Exercise and physical fitness also has benefits for the mind as well as the body. When we’re healthy we tend to feel happier. A wee bout of exercise can also set off the “happy” chemicals in the brain (endorphins). It’s a bit like nature’s little pat on the back to us for getting moving and doing a wee bit of work.


A US Marine Doing Pull-ups.
Easy – right?!. (Photo credit: Wikipedia)


I don’t have time! I don’t have the inclination!!


You DO NOT, I repeat, DO NOT have to have a gym membership or some fancy-schmancy equipment or a personal trainer to do some kind of physical activity that will reap benefits for your playing. And most importantly, just like with our playing, have fun with it!!


Pick activities that you really like to do! Why would you bother spending your precious time slogging your buns off doing something you hate?!


Go for a walk to the shop, a walk around the park (those in Melbourne – you’re most welcome to come walking Bob The Dog with me!), walk to work, walk part of the way to work, walk to a different bus stop or tram stop, go for a swim, go for a ride on a bike, kick a ball with the kids, kick a ball with the dog.


Go before work, after work, during your breaks, walk the stairs instead of the lift or escalator. Let’s get rid of the idea that exercise is something “special” to do. Ok, scratch that. Kind of. It can be something really special to do, like a 100km bike ride or training for a mass participation fun run. But is also something that is “everyday”.


As with our practice “hygiene”, as its called (although I always think that sounds like a schedule for washing your hands or something) a little bit and often will pay far greater dividends than doing something in whatever size chunk just once or twice a week.


Ooh and make sure you’re getting up off your bottom every 30 – 45 minutes when practicing.


And don’t repeat the some thing over and over and over and over again. They don’t call it repetitive strain injury for nothing. And besides, if you’re not “getting it” after the third time it’s probably a good idea to just stop and asses what’s really going on. Playing it incorrectly again probably isn’t going to help!

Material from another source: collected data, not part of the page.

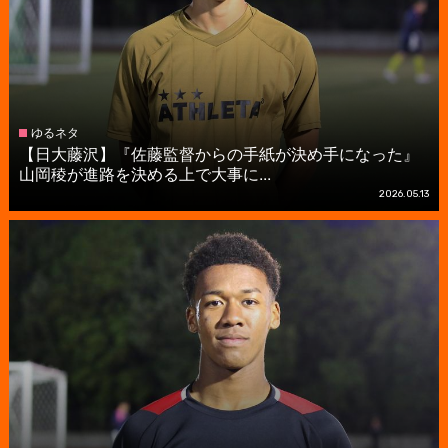
ゆるネタ
【日大藤沢】『佐藤監督からの手紙が決め手になった』
山岡稜が進路を決める上で大事に...
2026.05.13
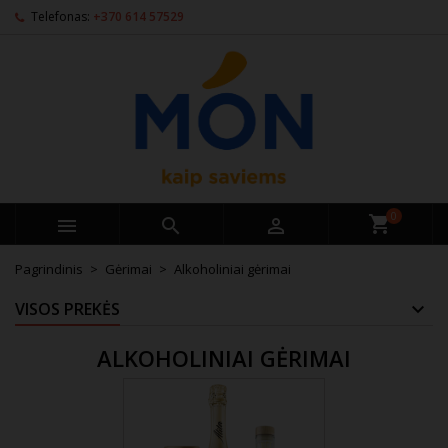
Telefonas:
+370 614 57529
0



Pagrindinis
Gėrimai
Alkoholiniai gėrimai
VISOS PREKĖS
ALKOHOLINIAI GĖRIMAI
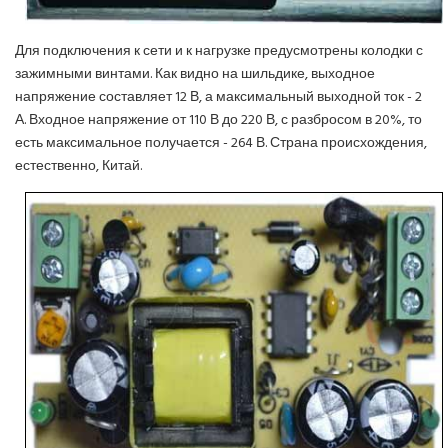
Для подключения к сети и к нагрузке предусмотрены колодки с
зажимными винтами. Как видно на шильдике, выходное
напряжение составляет 12 В, а максимальный выходной ток - 2
А. Входное напряжение от 110 В до 220 В, с разбросом в 20%, то
есть максимальное получается - 264 В. Страна происхождения,
естественно, Китай.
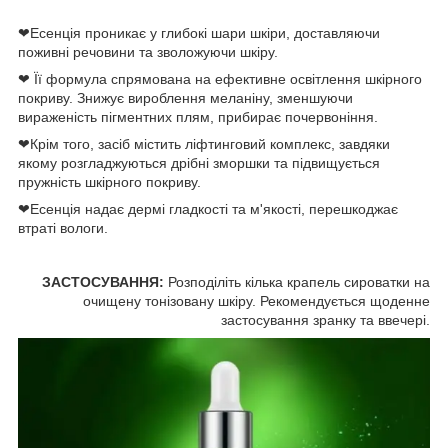
❤Есенція проникає у глибокі шари шкіри, доставляючи
поживні речовини та зволожуючи шкіру.
❤ Її формула спрямована на ефективне освітлення шкірного
покриву. Знижує вироблення меланіну, зменшуючи
вираженість пігментних плям, прибирає почервоніння.
❤Крім того, засіб містить ліфтинговий комплекс, завдяки
якому розгладжуються дрібні зморшки та підвищується
пружність шкірного покриву.
❤Есенція надає дермі гладкості та м'якості, перешкоджає
втраті вологи.
ЗАСТОСУВАННЯ:
Розподіліть кілька крапель сироватки на
очищену тонізовану шкіру. Рекомендується щоденне
застосування зранку та ввечері.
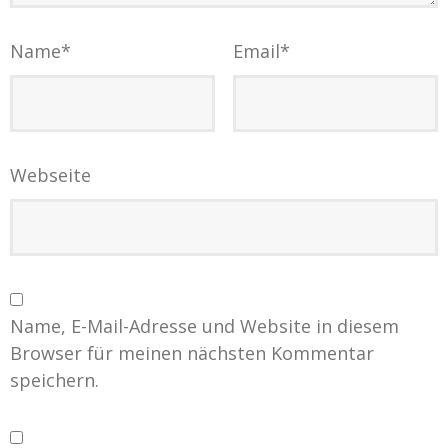
Name
*
Email
*
Webseite
Name, E-Mail-Adresse und Website in diesem
Browser für meinen nächsten Kommentar
speichern.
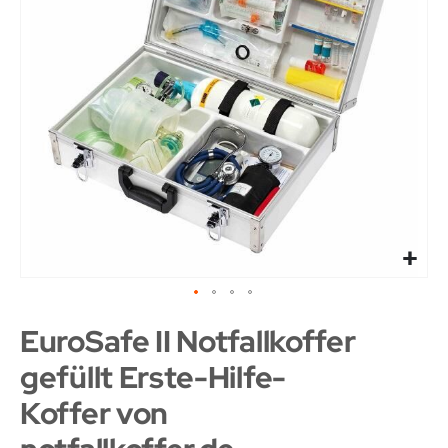
EuroSafe II Notfallkoffer
gefüllt Erste-Hilfe-
Koffer von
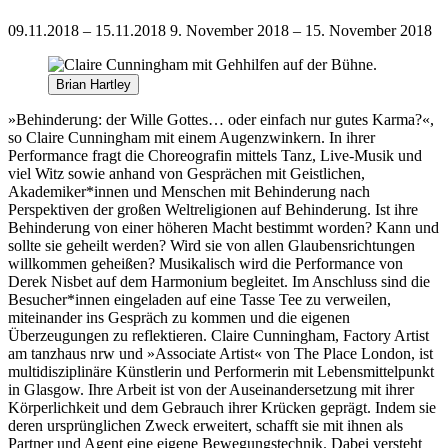
09.11.2018 – 15.11.2018
9. November 2018 – 15. November 2018
Brian Hartley
»Behinderung: der Wille Gottes… oder einfach nur gutes Karma?«,
so Claire Cunningham mit einem Augenzwinkern. In ihrer
Performance fragt die Choreografin mittels Tanz, Live-Musik und
viel Witz sowie anhand von Gesprächen mit Geistlichen,
Akademiker*innen und Menschen mit Behinderung nach
Perspektiven der großen Weltreligionen auf Behinderung. Ist ihre
Behinderung von einer höheren Macht bestimmt worden? Kann und
sollte sie geheilt werden? Wird sie von allen Glaubensrichtungen
willkommen geheißen? Musikalisch wird die Performance von
Derek Nisbet auf dem Harmonium begleitet. Im Anschluss sind die
Besucher*innen eingeladen auf eine Tasse Tee zu verweilen,
miteinander ins Gespräch zu kommen und die eigenen
Überzeugungen zu reflektieren. Claire Cunningham, Factory Artist
am tanzhaus nrw und »Associate Artist« von The Place London, ist
multidisziplinäre Künstlerin und Performerin mit Lebensmittelpunkt
in Glasgow. Ihre Arbeit ist von der Auseinandersetzung mit ihrer
Körperlichkeit und dem Gebrauch ihrer Krücken geprägt. Indem sie
deren ursprünglichen Zweck erweitert, schafft sie mit ihnen als
Partner und Agent eine eigene Bewegungstechnik. Dabei versteht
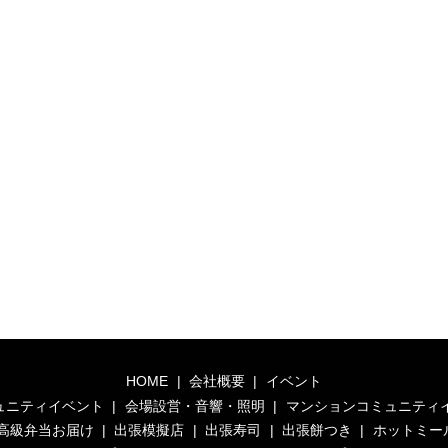
HOME
会社概要
イベント
ュニティイベント
会場設営・音響・照明
マンションコミュニティ
高級弁当お届け
出張模擬店
出張寿司
出張餅つき
ホットミー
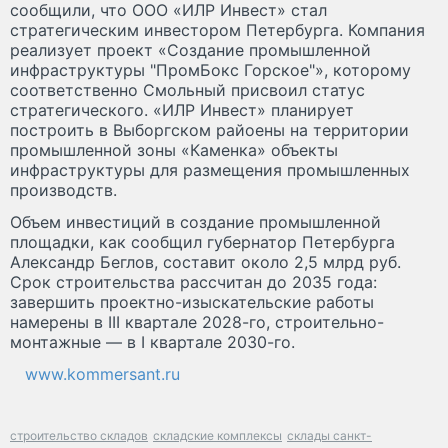
сообщили, что ООО «ИЛР Инвест» стал
стратегическим инвестором Петербурга. Компания
реализует проект «Создание промышленной
инфраструктуры "ПромБокс Горское"», которому
соответственно Смольный присвоил статус
стратегического. «ИЛР Инвест» планирует
построить в Выборгском райоены на территории
промышленной зоны «Каменка» объекты
инфраструктуры для размещения промышленных
производств.
Объем инвестиций в создание промышленной
площадки, как сообщил губернатор Петербурга
Александр Беглов, составит около 2,5 млрд руб.
Срок строительства рассчитан до 2035 года:
завершить проектно-изыскательские работы
намерены в III квартале 2028-го, строительно-
монтажные — в I квартале 2030-го.
www.kommersant.ru
строительство складов
складские комплексы
склады санкт-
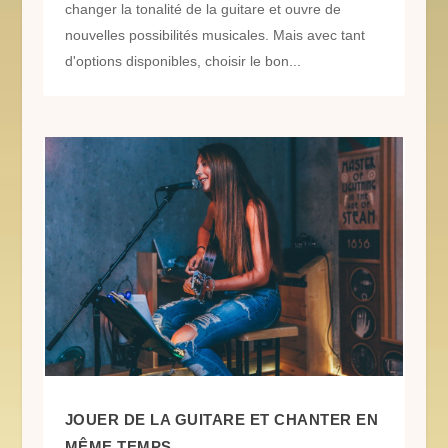
changer la tonalité de la guitare et ouvre de
nouvelles possibilités musicales. Mais avec tant
d'options disponibles, choisir le bon...
JOUER DE LA GUITARE ET CHANTER EN
MÊME TEMPS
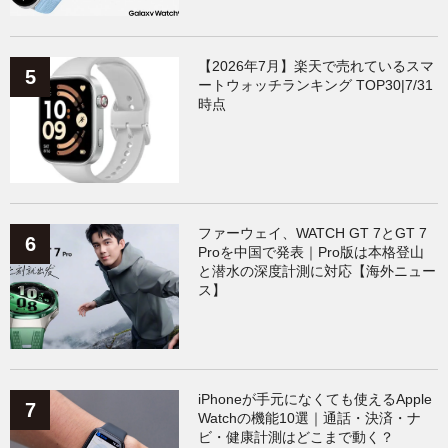
【2026年7月】楽天で売れているスマ
ートウォッチランキング TOP30|7/31
時点
ファーウェイ、WATCH GT 7とGT 7
Proを中国で発表｜Pro版は本格登山
と潜水の深度計測に対応【海外ニュー
ス】
iPhoneが手元になくても使えるApple
Watchの機能10選｜通話・決済・ナ
ビ・健康計測はどこまで動く？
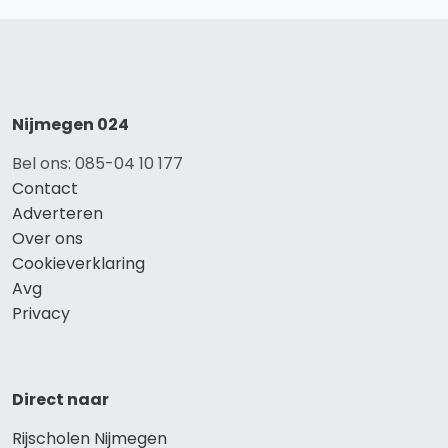
Nijmegen 024
Bel ons: 085-04 10 177
Contact
Adverteren
Over ons
Cookieverklaring
Avg
Privacy
Direct naar
Rijscholen Nijmegen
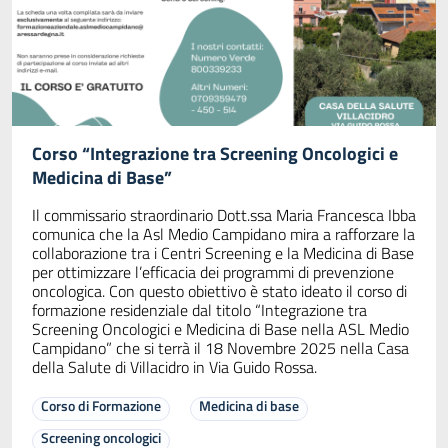
Corso “Integrazione tra Screening Oncologici e
Medicina di Base”
Il commissario straordinario Dott.ssa Maria Francesca Ibba
comunica che la Asl Medio Campidano mira a rafforzare la
collaborazione tra i Centri Screening e la Medicina di Base
per ottimizzare l’efficacia dei programmi di prevenzione
oncologica. Con questo obiettivo è stato ideato il corso di
formazione residenziale dal titolo “Integrazione tra
Screening Oncologici e Medicina di Base nella ASL Medio
Campidano” che si terrà il 18 Novembre 2025 nella Casa
della Salute di Villacidro in Via Guido Rossa.
Corso di Formazione
Medicina di base
Screening oncologici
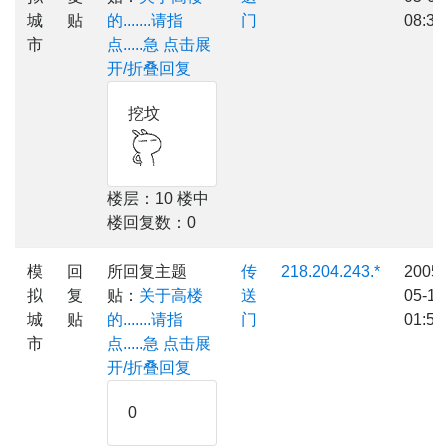
城
贴
的.......请指
门
08:34
市
点.....急
点击展
开/折叠回复
挖坟
楼层：10 楼中
楼回复数：0
模
回
所回复主题
传
218.204.243.*
2005-
拟
复
贴：
关于高楼
送
05-12
城
贴
的.......请指
门
01:51
市
点.....急
点击展
开/折叠回复
0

Guitarist/ musician specific exercises


There are plenty of methods around which have either been developed specially for musicians or adopted wholeheartedly by musicians, with specific sets of exercises to do –  Feldenkrais and Alexander Techniqueto name but two.


Physical Fitness
(Photo credit: Justin Liew)


I read an article a few weeks back, around the time of the London Olympic Games opening, discussing the athletic nature of practicing, playing and performing music and avoiding the injuries that can go along with that. The article talks mainly to the prevention of injuries and describes us musicians as “small muscle athletes,” as the saying goes, versus the large muscle athletes competing at the games. 


So yes, marvelous musical athletes that you are, keeping fit and healthy is good for the body, good for the mind and fantastic for your playing.


What do you do?


What do you like to do? Let me know! I’d love to hear how you keep yourself fit and healthy for practice, playing and performance.